Blasenentzündung in der Schwangerschaft

Foto Blasnentzündung in der Schwangerschaft

Blasenentzündungen kommen besonders bei schwangeren Frauen sehr häufig vor und können sehr schmerzhaft sein.

Eine Blasenentzündung ist vor allem in der Schwangerschaft kein Spaß. Beim Wasserlassen tritt ein Brennen, Stechen oder Ziehen auf? Dann kann es sein, dass eine bakterielle Blasenentzündung aufgetreten ist. Diese kann durch das Benutzen öffentlicher Toiletten, durch einen sexuellen Kontakt oder auch durch ein Verkühlen zustande kommen. Besonders in der Schwangerschaft betrifft diese Problematik einige, junge Mütter. Die meisten Ärzte verschreiben ein Antibiotikum, welches 3 bis 5 Tage eingenommen werden soll und dann ist die Infektion vorüber. Während einer Schwangerschaft sollte eine lästige Blasenentzündung jedoch zuerst alternativ behandelt werden, um das Baby zu schützen. Allgemein bekannt ist: Schwangere sollten möglichst wenig Medikamente einnehmen, da es zu vielen Mitteln keine Studien gibt, wie diese sich auf ein Baby im Bauch auswirken könnten.

 

Warum treten Blasenentzündungen in der Schwangerschaft gehäuft auf?

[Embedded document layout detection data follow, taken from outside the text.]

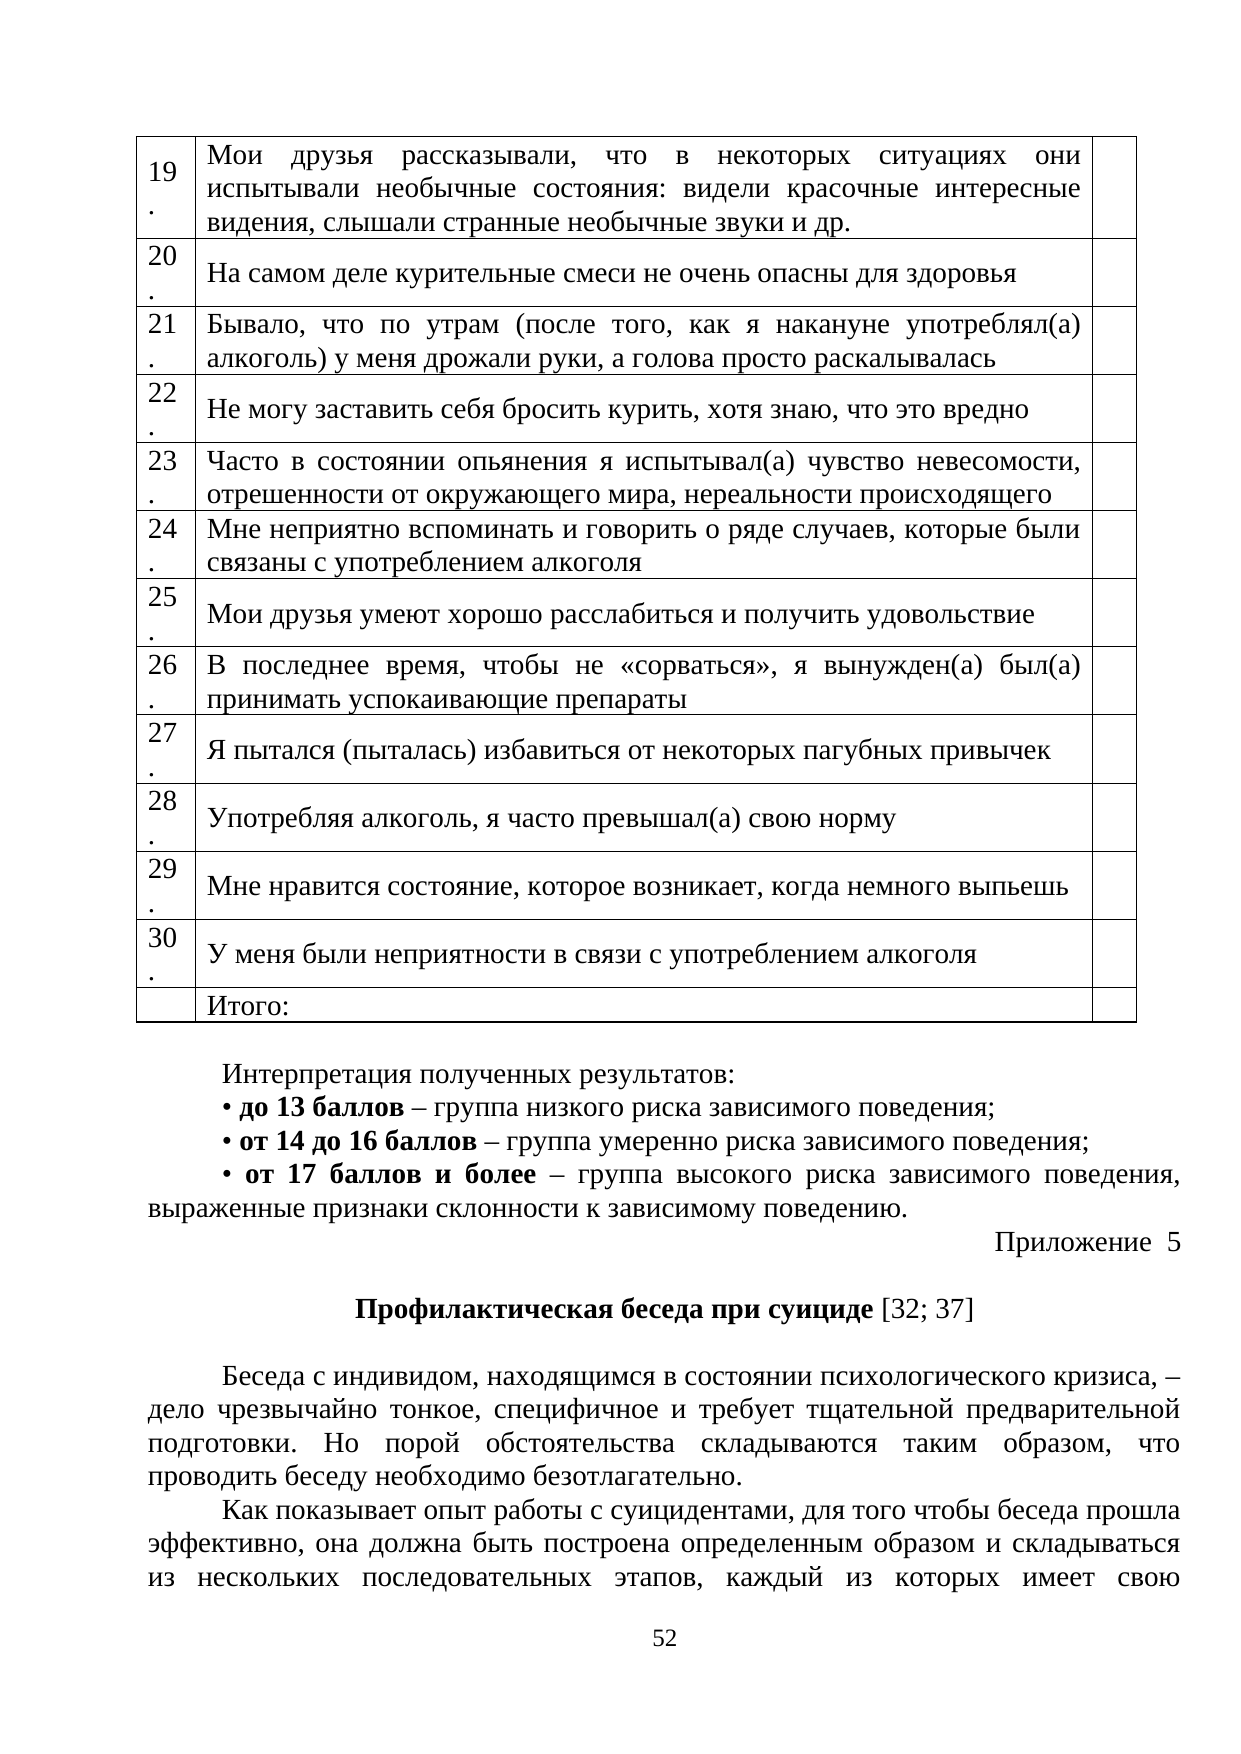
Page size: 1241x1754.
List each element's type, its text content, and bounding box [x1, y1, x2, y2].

table_cell Часто в состоянии опьянения я испытывал(а) чувство невесомости, отрешенности от окружающего мира, нереальности происходящего [196, 443, 1092, 510]
table_cell [1093, 137, 1136, 237]
table_cell 20. [137, 239, 195, 306]
table_cell [1093, 307, 1136, 374]
table_cell Бывало, что по утрам (после того, как я накануне употреблял(а) алкоголь) у меня дрожали руки, а голова просто раскалывалась [196, 307, 1092, 374]
table_cell [1093, 715, 1136, 782]
table_cell 22. [137, 375, 195, 442]
table_cell Употребляя алкоголь, я часто превышал(а) свою норму [196, 784, 1092, 851]
table_cell Мои друзья рассказывали, что в некоторых ситуациях они испытывали необычные состояния: видели красочные интересные видения, слышали странные необычные звуки и др. [196, 137, 1092, 237]
table_cell У меня были неприятности в связи с употреблением алкоголя [196, 920, 1092, 987]
table_cell 21. [137, 307, 195, 374]
table_cell [1093, 852, 1136, 919]
table_cell 23. [137, 443, 195, 510]
text Профилактическая беседа при суициде [32; 37] [148, 1291, 1181, 1324]
table_cell 29. [137, 852, 195, 919]
table_cell Не могу заставить себя бросить курить, хотя знаю, что это вредно [196, 375, 1092, 442]
table_cell [1093, 511, 1136, 578]
table_cell Мне нравится состояние, которое возникает, когда немного выпьешь [196, 852, 1092, 919]
list • от 17 баллов и более – группа высокого риска зависимого поведения, выраженные признаки склонности к зависимому поведению. [148, 1157, 1181, 1224]
table_cell Мои друзья умеют хорошо расслабиться и получить удовольствие [196, 579, 1092, 646]
table_cell [1093, 375, 1136, 442]
table_cell 26. [137, 647, 195, 714]
list Интерпретация полученных результатов: [148, 1056, 1181, 1089]
table_cell [1093, 647, 1136, 714]
table_cell 28. [137, 784, 195, 851]
table_cell [1093, 443, 1136, 510]
table_cell [1093, 784, 1136, 851]
text Беседа с индивидом, находящимся в состоянии психологического кризиса, – дело чрезвычайно тонкое, специфичное и требует тщательной предварительной подготовки. Но порой обстоятельства складываются таким образом, что проводить беседу необходимо безотлагательно. [148, 1358, 1181, 1492]
table_cell [1093, 579, 1136, 646]
table_cell [137, 988, 195, 1021]
table_cell Итого: [196, 988, 1092, 1021]
list • до 13 баллов – группа низкого риска зависимого поведения; [148, 1089, 1181, 1123]
table_cell Я пытался (пыталась) избавиться от некоторых пагубных привычек [196, 715, 1092, 782]
table_cell 19. [137, 137, 195, 237]
table_cell 25. [137, 579, 195, 646]
table_cell В последнее время, чтобы не «сорваться», я вынужден(а) был(а) принимать успокаивающие препараты [196, 647, 1092, 714]
table_cell 30. [137, 920, 195, 987]
table_cell [1093, 239, 1136, 306]
table_cell 24. [137, 511, 195, 578]
table_cell 27. [137, 715, 195, 782]
table_cell На самом деле курительные смеси не очень опасны для здоровья [196, 239, 1092, 306]
list Приложение 5 [148, 1224, 1181, 1257]
list • от 14 до 16 баллов – группа умеренно риска зависимого поведения; [148, 1123, 1181, 1157]
table_cell [1093, 920, 1136, 987]
table_cell [1093, 988, 1136, 1021]
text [148, 1492, 1181, 1593]
table_cell Мне неприятно вспоминать и говорить о ряде случаев, которые были связаны с употреблением алкоголя [196, 511, 1092, 578]
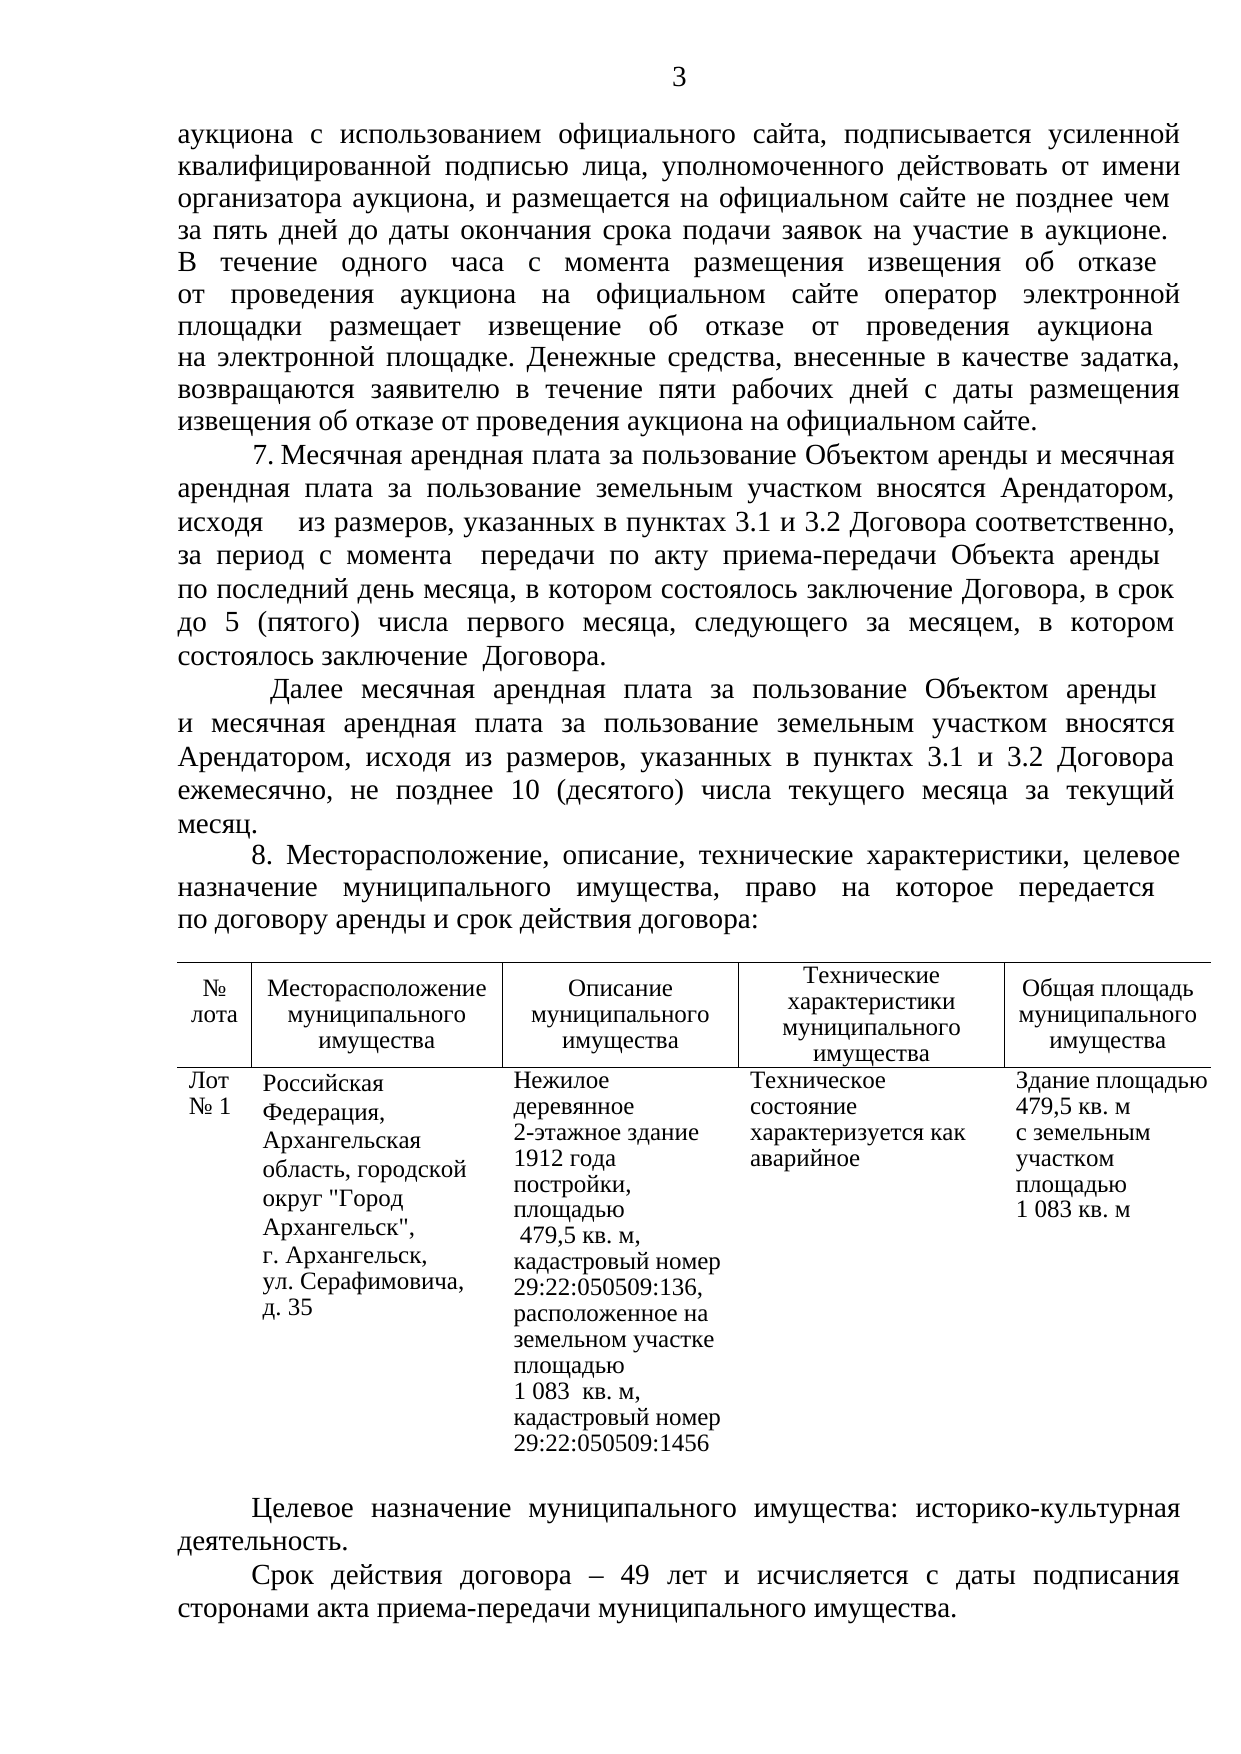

Bei jeder Schwangeren verändert sich der Körper und durch die hormonellen Veränderungen werden die Harnwege geweitet und die Muskulatur der Harnwege ist entspannter. So können Bakterien viel leichter in die Blase aufsteigen und dort zu einer Blasenentzündung führen. Etwa 5 Prozent aller Schwangeren erkranken in ihrer Schwangerschadt mindestens einmal an einer Blasenentzündung.
In einer Schwangerschaft steigt oft auch der pH-Wert des Urins und es kommt hierdurch zu einer vermehrten Ausscheidung , sowohl von Glukose („Traubenzucker“) als auch von Aminosäuren. Diese weiteren Faktoren können ein Wachstum von Bakterien begünstigen.

 

Ab wann zum Arzt?

Wenn beim Wasserlassen starke Schmerzen auftreten, sollte die Gynäkologin aufgesucht werden. Auch dann, wenn der Harndrang sehr groß ist, aber nur wenige Tropfen ausgeschieden werden können, sollte der Weg zum Arzt führen. Krampfartige Unterleibsbeschwerden, Blut im Urin oder Fieber sollten ebenfalls dafür sorgen, dass umgehend der behandelnde Arzt eine Untersuchung und entsprechende Behandlung vornehmen kann.
Wenn der Arzt ein Antibiotikum verschreibt und es sich nicht um den behandelnden Frauenarzt handelt, sollte dieser immer auf eine bestehende Schwangerschaft aufmerksam gemacht werden, um das richtige Medikament zum Schutz des Ungeborenen auswählen zu können.

 

Und dann?

Wenn eine Schwangere unter einer Blasenentzündung leidet, kann eine Wärmflasche auf die Region der Blase gelegt werden, um eventuelle Krämpfe zu lindern und die Region zu entspannen.
Viel trinken, auch wenn es schwer fällt. Blasentee, der harntreibend ist, gibt es in jeder Apotheke. Wenn der Druck da ist, auf die Toilette gehen und nachgeben, auch wenn dies viele Male am Tag einen Gang zur Toilette bedeutet.
Wenn es sehr schlimm ist, kann es helfen, sich viel hinzulegen, Ruhe zu halten aber sich dabei abzulenken. Zum Beispiel mit einem guten Buch, einem Film oder einer anderen Tätigkeit, die entspannt. Nach einigen Tagen sollte die Blasenentzündung überstanden sein. Falls nicht, sollte der behandelnde Arzt erneut aufgesucht und um eine weitere Lösung gebeten werden.

 

Blasenentzündung vorbeugen?

Wichtig ist es, über den Tag verteilt 2 bis 3 Liter Flüssigkeit zu trinken. Auch wenn anschließend ein Harndrang besteht und Schwangere öfter Wasser müssen als nicht Schwangere, kann der Durchfluss dafür sorgen, dass schädigende Bakterien sich in der Blase nicht einnisten können.
Der Urin kann leicht angesäuert werden, um das Millieu saurer zu gestalten und es Bakterien schwer zu machen. Viel Vitamin C kann hier ebenso helfen, wie Cranberry-Saft oder mit einem pflanzlichen Präparat aus der Apotheke.